Pour élaborer son budget 2019, le gouvernement table sur une multiplication par deux du nombre d’infractions enregistrées par les radars automatiques sur les routes dont la vitesse a été réduite à 80 km/h. Une preuve flagrante que cette mesure d’abaissement, contrairement aux affirmations du gouvernement, a bien pour but d’accroître le pactole de répression ! D’autant plus choquant que les revenus de la répression routière sont loin d’être intégralement affectés à des actions de sécurité routière.
C’est écrit noir sur blanc dans un rapport de l’Assemblée nationale sur le Projet de loi de finances pour 2019[1]. Après avoir rappelé la généralisation de la vitesse réglementaire sur route à 80 km/h au lieu de 90 km/h depuis le 1er juillet 2018, ce rapport aborde le surplus de recettes lié à cet abaissement de la vitesse maximale autorisée : « Ce surplus de recettes est estimé à 26 millions d’euros par le Gouvernement, avec une hypothèse d’un doublement du nombre d’infractions enregistrées par les 620 radars fixes et 160 radars mobiles situés sur les routes concernées. » Qui osera encore affirmer que le passage à 80 km/h n’a pas pour but de récupérer encore plus d’argent sur le dos des conducteurs ?
Déjà, juste après le passage à « 80 », le nombre de flashs de radars avait doublé en juillet 2018 par rapport à juillet 2017, et s’est ainsi élevé à 500 000 flashs pour toute la France.

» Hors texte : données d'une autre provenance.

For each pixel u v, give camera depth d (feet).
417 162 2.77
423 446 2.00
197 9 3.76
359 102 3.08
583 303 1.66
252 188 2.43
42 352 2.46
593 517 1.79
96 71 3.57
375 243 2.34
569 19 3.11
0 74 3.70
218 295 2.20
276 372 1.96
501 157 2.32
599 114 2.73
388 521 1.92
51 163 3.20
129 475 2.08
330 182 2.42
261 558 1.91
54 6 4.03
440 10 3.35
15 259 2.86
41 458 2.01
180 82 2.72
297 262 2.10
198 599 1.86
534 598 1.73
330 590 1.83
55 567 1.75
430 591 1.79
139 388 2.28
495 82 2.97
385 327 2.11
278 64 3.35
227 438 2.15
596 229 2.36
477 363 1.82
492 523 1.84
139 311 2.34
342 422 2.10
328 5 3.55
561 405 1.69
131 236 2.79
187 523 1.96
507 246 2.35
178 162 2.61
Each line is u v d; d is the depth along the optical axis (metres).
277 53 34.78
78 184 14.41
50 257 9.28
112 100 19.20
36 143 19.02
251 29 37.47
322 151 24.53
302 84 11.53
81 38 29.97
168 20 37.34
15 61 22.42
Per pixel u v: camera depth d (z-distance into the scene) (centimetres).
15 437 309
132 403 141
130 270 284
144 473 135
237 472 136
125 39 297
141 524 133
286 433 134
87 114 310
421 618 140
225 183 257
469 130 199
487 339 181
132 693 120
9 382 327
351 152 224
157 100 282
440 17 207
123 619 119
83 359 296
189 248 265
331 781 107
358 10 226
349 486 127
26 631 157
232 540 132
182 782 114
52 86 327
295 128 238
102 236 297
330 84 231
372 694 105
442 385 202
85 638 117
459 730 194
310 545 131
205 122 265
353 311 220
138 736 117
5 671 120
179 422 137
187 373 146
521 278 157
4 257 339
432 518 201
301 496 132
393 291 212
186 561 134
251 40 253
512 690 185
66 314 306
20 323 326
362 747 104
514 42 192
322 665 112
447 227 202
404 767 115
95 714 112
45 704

Maintenant, preuve est faite que cette multiplication par deux des recettes liées au « 80 » est non seulement amenée à se pérenniser, mais qu’elle était de plus parfaitement préparée par le gouvernement.
Résultat : on sait par avance que le total des amendes de circulation en 2019 devrait avoisiner 1,87 milliard d’euros. Sur cette somme, les radars rapporteront la somme record de près d’1,23 milliard d’euros !
Pire : cet argent de la répression routière n’est pas intégralement affecté à des actions de sécurité routière. En fait, entre 2006 et 2017, c’est-à-dire depuis la création du Compte d’affectation spéciale (CAS) Contrôle de la circulation et du stationnement routiers, seulement 61,7 % de ses recettes ont été affectées à des actions de sécurité routière. Aujourd’hui encore, le produit des PV sert, par exemple, au désendettement de l’Etat. Pourtant le rapport de l’Assemblée nationale cité plus haut rappelle que le renforcement du contrôle par radar découle d’un objectif officiel de réduction du nombre de morts sur les routes. Qu’on juge de l’application concrète de cette intention : pour 2019, les recettes des sanctions routières contribueront pour 452,44 millions d’euros au désendettement de l’Etat… Les enjeux de sécurité routière semblent bien loin.
Le « 80 » est ainsi le symbole d’une politique de répression de la vitesse et des conducteurs qui s’appuie, d’un côté, sur un constant abaissement de la vitesse réglementaire, et de l’autre sur la multiplication et le perfectionnement des radars ; cette politique alimente une hausse continue des recettes de PV qui, loin de financer des actions de sécurité routière, servent à tout autre chose, à commencer par le désendettement de l’Etat.
Face à ce simulacre de sécurité routière, où le facteur vitesse est surexposé, pendant que les réelles causes d’accidents sont négligées, la Ligue de Défense des Conducteurs poursuit son combat contre l’ensemble des dégâts causés par le 80 km/h.
[1] Assemblée nationale, Rapport No 1302 fait au nom de la commission des finances, de l’économie générale et du contrôle budgétaire sur le projet de loi de finances pour 2019 (no 1255), tome II, Examen de la première partie du projet de loi de finances, conditions générales de l’équilibre financier, par M. Joël GIRAUD, Rapporteur général, Député, 11/10/2018, pp. 887-900, et notamment p. 896.